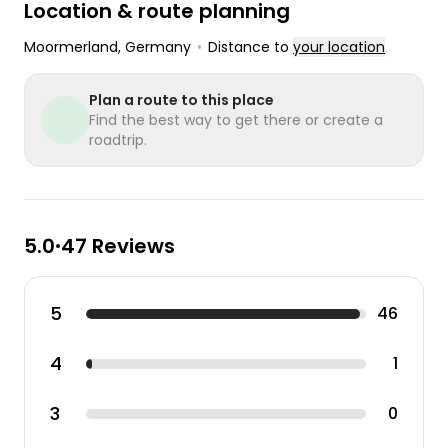
Location & route planning
Moormerland
, Germany
•
Distance to
your location
Plan a route to this place
Find the best way to get there or create a
roadtrip.
5.0
47 Reviews
•
5
46
4
1
3
0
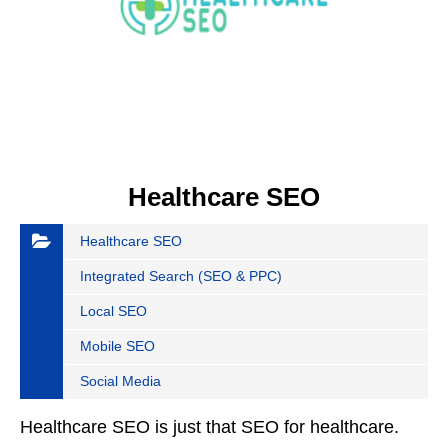
Healthcare SEO
Healthcare SEO
Integrated Search (SEO & PPC)
Local SEO
Mobile SEO
Social Media
Healthcare SEO is just that SEO for healthcare.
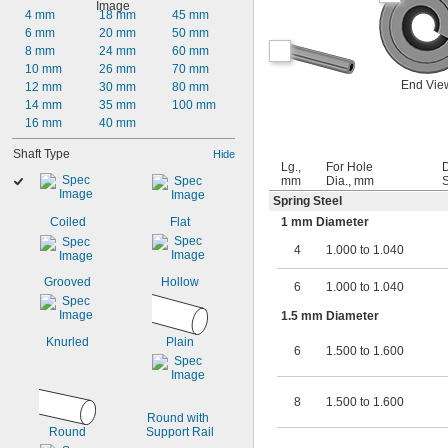
4 mm
18 mm
45 mm
6 mm
20 mm
50 mm
8 mm
24 mm
60 mm
10 mm
26 mm
70 mm
End Vie
12 mm
30 mm
80 mm
14 mm
35 mm
100 mm
16 mm
40 mm
Shaft Type
Hide
Lg.,
For Hole
mm
Dia., mm
S
Spring Steel
Coiled
Flat
1 mm Diameter
4
1.000 to 1.040
Grooved
Hollow
6
1.000 to 1.040
1.5 mm Diameter
Knurled
Plain
6
1.500 to 1.600
8
1.500 to 1.600
Round with 
Round
Support Rail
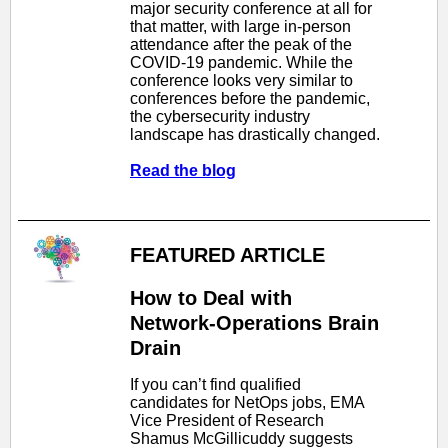
major security conference at all for
that matter, with large in-person
attendance after the peak of the
COVID-19 pandemic. While the
conference looks very similar to
conferences before the pandemic,
the cybersecurity industry
landscape has drastically changed.
Read the blog
FEATURED ARTICLE
How to Deal with
Network-Operations Brain
Drain
If you can’t find qualified
candidates for NetOps jobs, EMA
Vice President of Research
Shamus McGillicuddy suggests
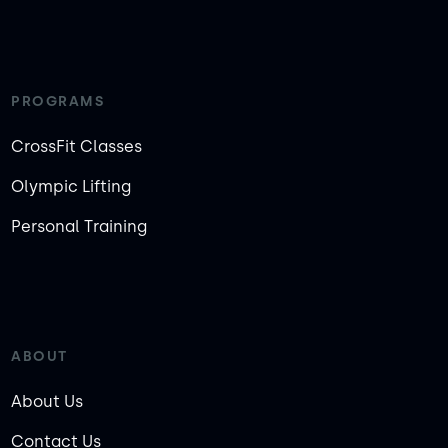
PROGRAMS
CrossFit Classes
Olympic Lifting
Personal Training
ABOUT
About Us
Contact Us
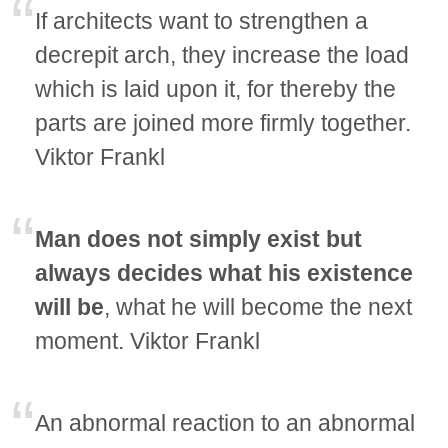
If architects want to strengthen a
decrepit arch, they increase the load
which is laid upon it, for thereby the
parts are joined more firmly together.
Viktor Frankl
Man does not simply exist but
always decides what his existence
will be
, what he will become the next
moment. Viktor Frankl
An abnormal reaction to an abnormal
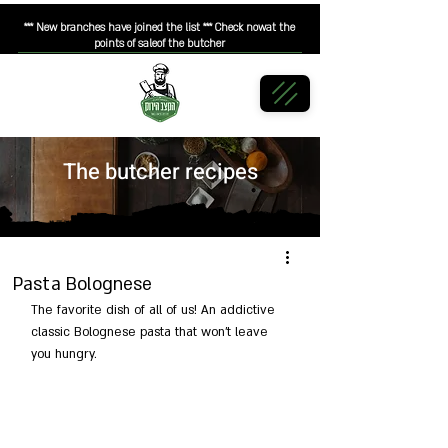
*** New branches have joined the list *** Check nowat the
points of saleof the butcher
The butcher recipes
Pasta Bolognese
The favorite dish of all of us! An addictive 
classic Bolognese pasta that won't leave 
you hungry.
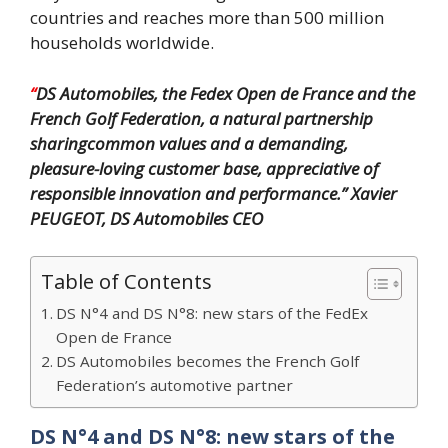
countries and reaches more than 500 million
households worldwide.
“
DS Automobiles, the Fedex Open de France and the
French Golf Federation, a natural partnership
sharingcommon values and a demanding,
pleasure-loving customer base, appreciative of
responsible innovation
and performance.”
Xavier
PEUGEOT, DS Automobiles CEO
Table of Contents
DS N°4 and DS N°8: new stars of the FedEx
Open de France
DS Automobiles becomes the French Golf
Federation’s automotive partner
DS N°4 and DS N°8: new stars of the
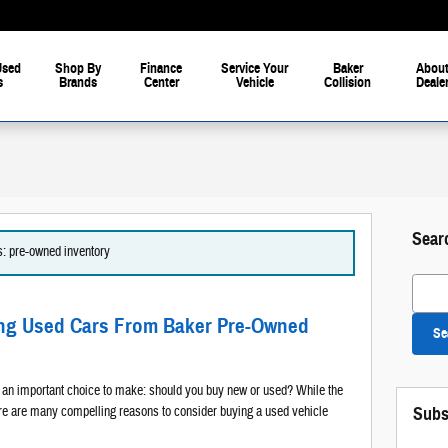
Used
Shop By
Finance
Service Your
Baker
About
s
Brands
Center
Vehicle
Collision
Deale
Sear
es: pre-owned inventory
Search
ing Used Cars From Baker Pre-Owned
Se
e an important choice to make: should you buy new or used? While the
here are many compelling reasons to consider buying a used vehicle
Subs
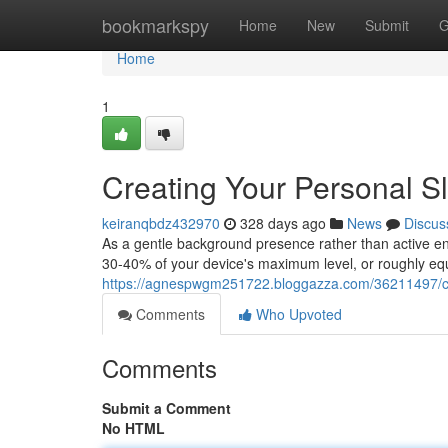
Home
bookmarkspy
Home
New
Submit
G
Home
1
Creating Your Personal S
keiranqbdz432970
328 days ago
News
Discus
As a gentle background presence rather than active e
30-40% of your device's maximum level, or roughly equ
https://agnespwgm251722.bloggazza.com/36211497/cr
Comments
Who Upvoted
Comments
Submit a Comment
No HTML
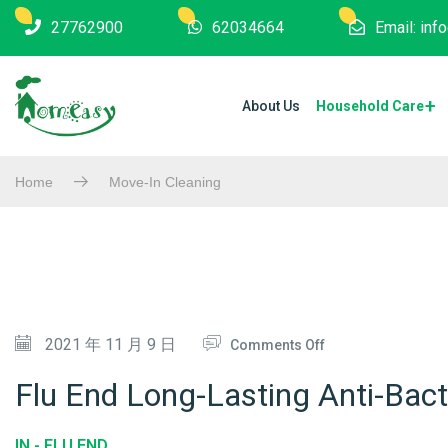
27762900
62034664
Email: in
About Us
Household Care
Home
Move-In Cleaning
O
2021 年 11 月 9 日
Comments Off
N
Flu End Long-Lasting Anti-Bacte
F
L
IN -
FLU END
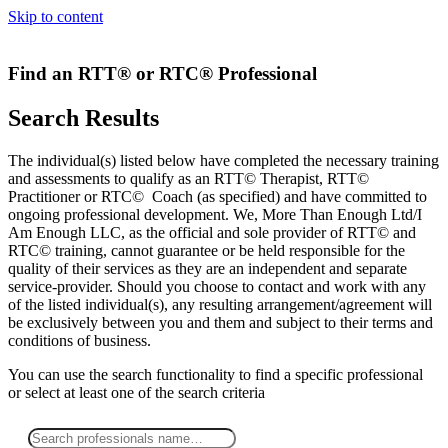
Skip to content
Find an RTT® or RTC® Professional
Search Results
The individual(s) listed below have completed the necessary training
and assessments to qualify as an RTT© Therapist, RTT©
Practitioner or RTC© Coach (as specified) and have committed to
ongoing professional development. We, More Than Enough Ltd/I
Am Enough LLC, as the official and sole provider of RTT© and
RTC© training, cannot guarantee or be held responsible for the
quality of their services as they are an independent and separate
service-provider. Should you choose to contact and work with any
of the listed individual(s), any resulting arrangement/agreement will
be exclusively between you and them and subject to their terms and
conditions of business.
You can use the search functionality to find a specific professional
or
select
at least one
of the search criteria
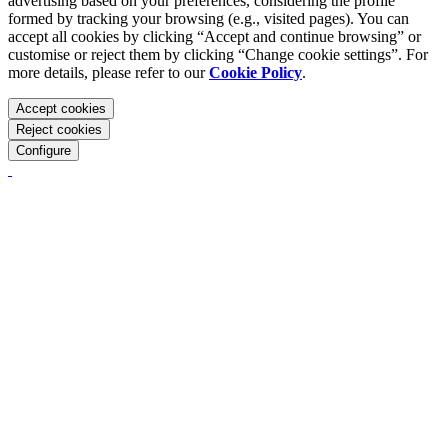
advertising based on your preferences, considering the profile
formed by tracking your browsing (e.g., visited pages). You can
accept all cookies by clicking “Accept and continue browsing” or
customise or reject them by clicking “Change cookie settings”. For
more details, please refer to our
Cookie Policy
.
Accept cookies
Reject cookies
Configure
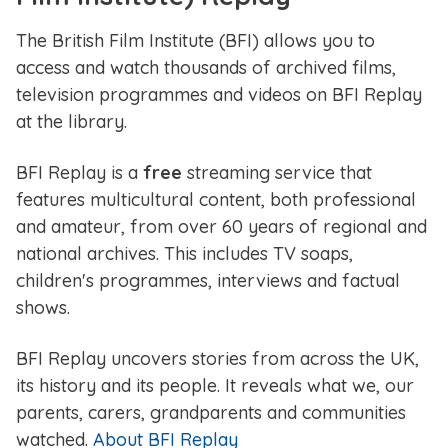
The British Film Institute (BFI) allows you to
access and watch thousands of archived films,
television programmes and videos on BFI Replay
at the library.
BFI Replay is a
free
streaming service that
features multicultural content, both professional
and amateur, from over 60 years of regional and
national archives. This includes TV soaps,
children's programmes, interviews and factual
shows.
BFI Replay uncovers stories from across the UK,
its history and its people. It reveals what we, our
parents, carers, grandparents and communities
watched.
About BFI Replay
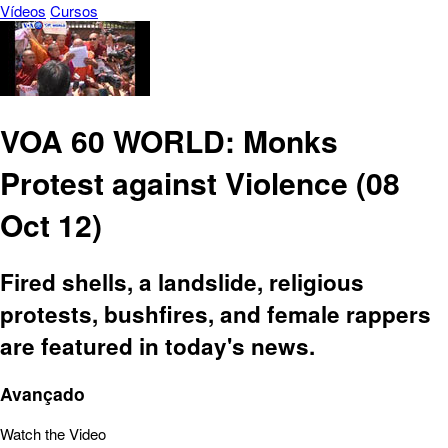
Vídeos
Cursos
VOA 60 WORLD: Monks
Protest against Violence (08
Oct 12)
Fired shells, a landslide, religious
protests, bushfires, and female rappers
are featured in today's news.
Avançado
Watch the Video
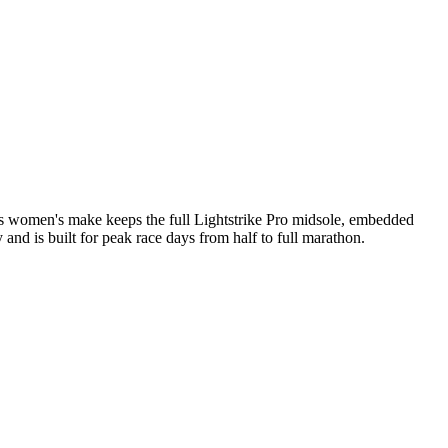
his women's make keeps the full Lightstrike Pro midsole, embedded
and is built for peak race days from half to full marathon.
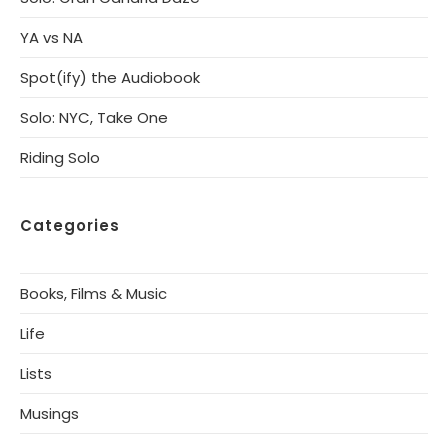
YA vs NA
Spot(ify) the Audiobook
Solo: NYC, Take One
Riding Solo
Categories
Books, Films & Music
Life
Lists
Musings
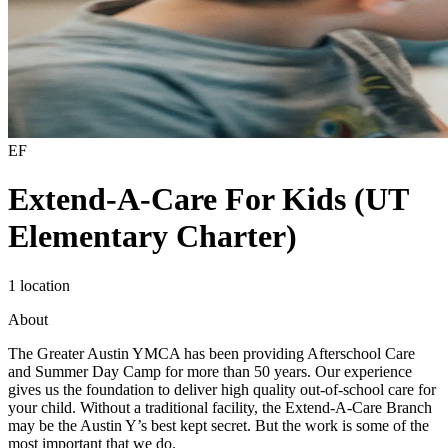
EF
Extend-A-Care For Kids (UT
Elementary Charter)
1 location
About
The Greater Austin YMCA has been providing Afterschool Care
and Summer Day Camp for more than 50 years. Our experience
gives us the foundation to deliver high quality out-of-school care for
your child. Without a traditional facility, the Extend-A-Care Branch
may be the Austin Y’s best kept secret. But the work is some of the
most important that we do.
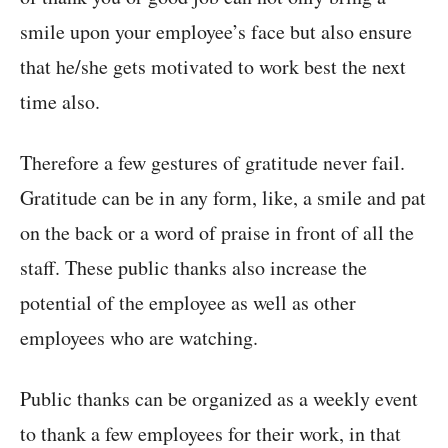
smile upon your employee’s face but also ensure
that he/she gets motivated to work best the next
time also.
Therefore a few gestures of gratitude never fail.
Gratitude can be in any form, like, a smile and pat
on the back or a word of praise in front of all the
staff. These public thanks also increase the
potential of the employee as well as other
employees who are watching.
Public thanks can be organized as a weekly event
to thank a few employees for their work, in that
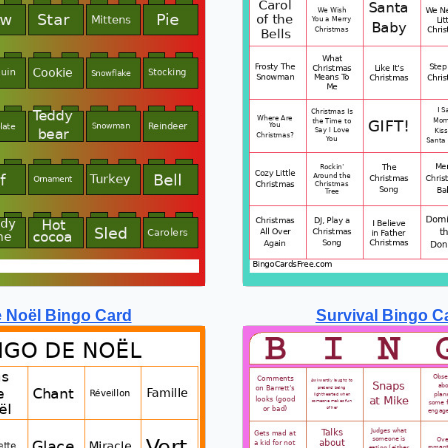
 Noël Bingo Card
Survival Bingo C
____________________
EXERCISE GOAL:
Starting with the line that contains "most important that we do.", print every line through the end of the data exactly as written; omit all pictures and add nothing else.

WRITTEN SOLUTION:
most important that we do.
smile upon your employee’s face but also ensure
that he/she gets motivated to work best the next
time also.
Therefore a few gestures of gratitude never fail.
Gratitude can be in any form, like, a smile and pat
on the back or a word of praise in front of all the
staff. These public thanks also increase the
potential of the employee as well as other
employees who are watching.
Public thanks can be organized as a weekly event
to thank a few employees for their work, in that
 Noël Bingo Card
Survival Bingo C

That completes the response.